* Recorded information

*-*-*

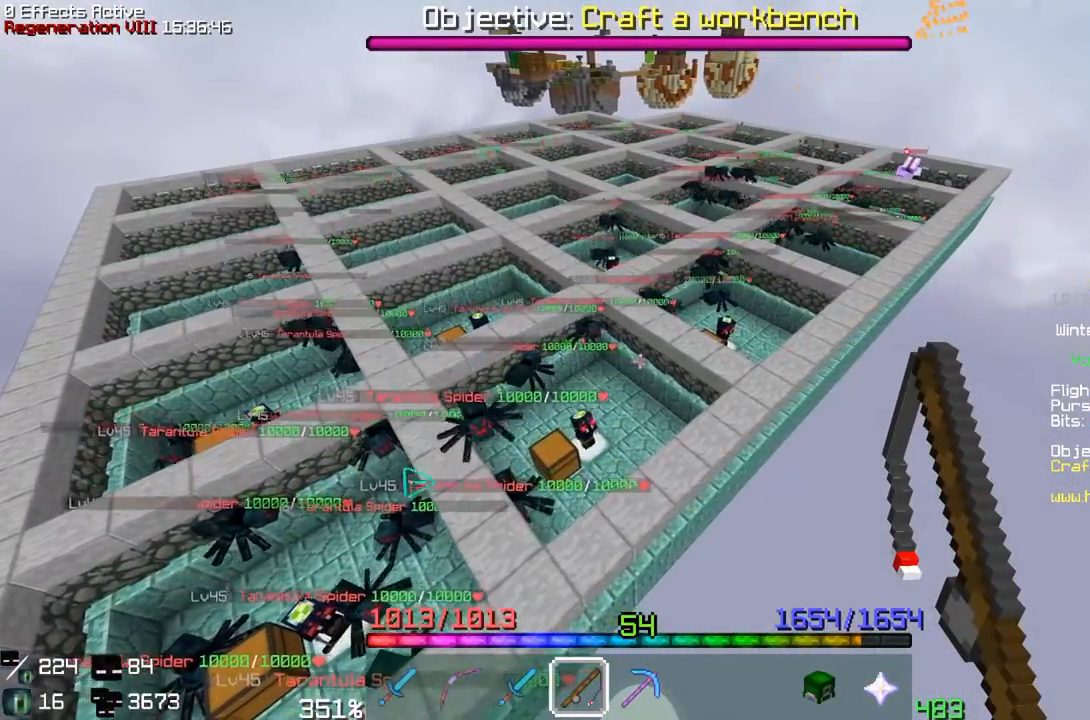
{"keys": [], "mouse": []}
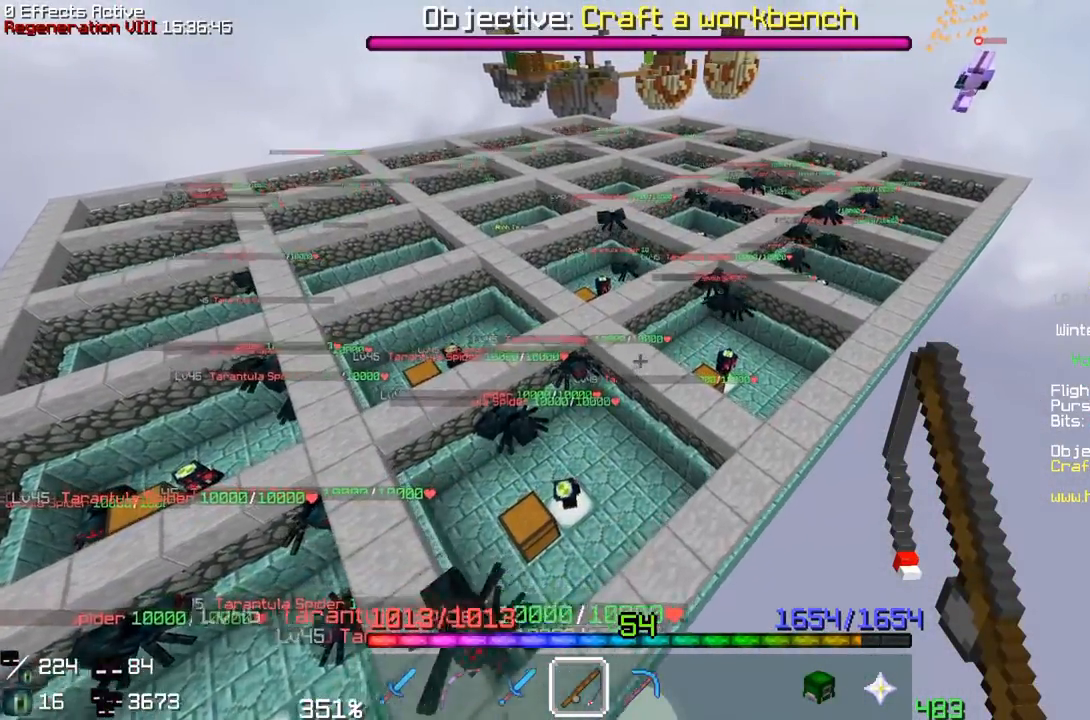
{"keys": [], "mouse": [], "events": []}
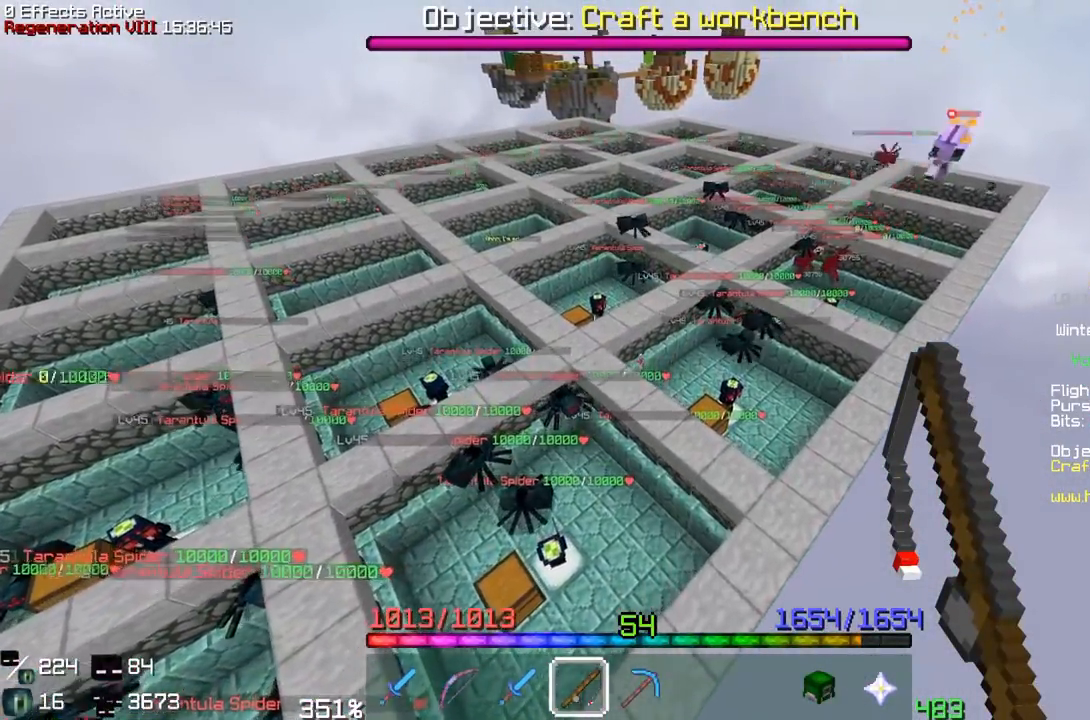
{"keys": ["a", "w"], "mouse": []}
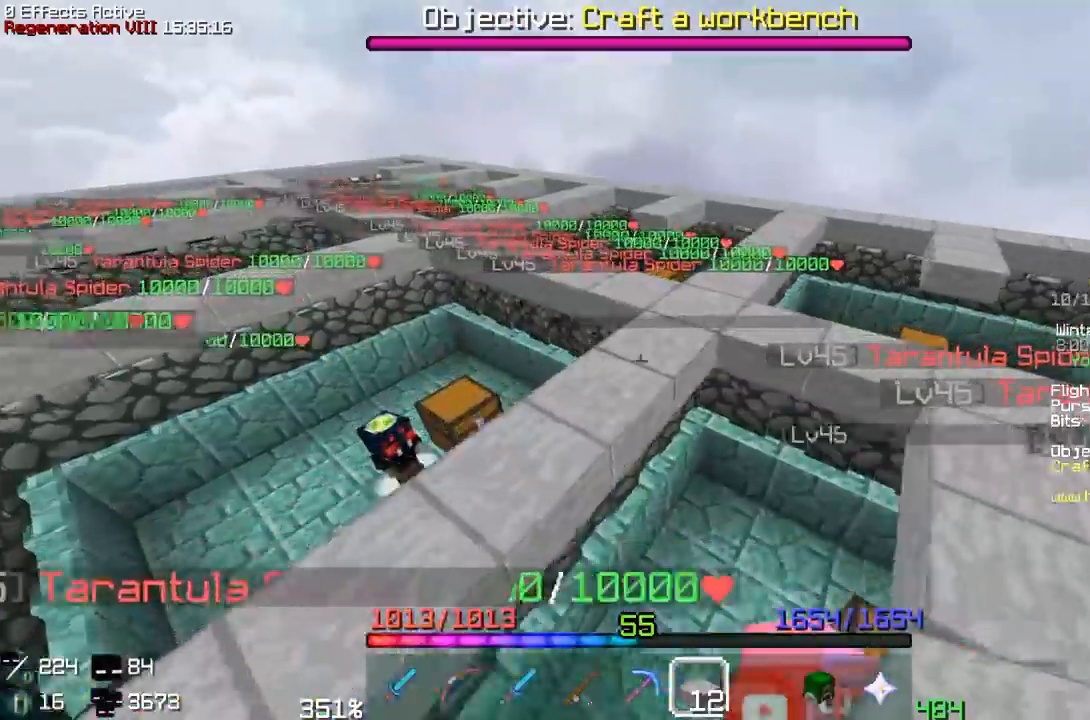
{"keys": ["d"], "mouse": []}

*-*-*

* Task brief
When you copy the data above, keep each line exact and omit the pictures.

* Solution to the problem
{"keys": [], "mouse": []}
{"keys": [], "mouse": [], "events": []}
{"keys": ["a", "w"], "mouse": []}
{"keys": ["d"], "mouse": []}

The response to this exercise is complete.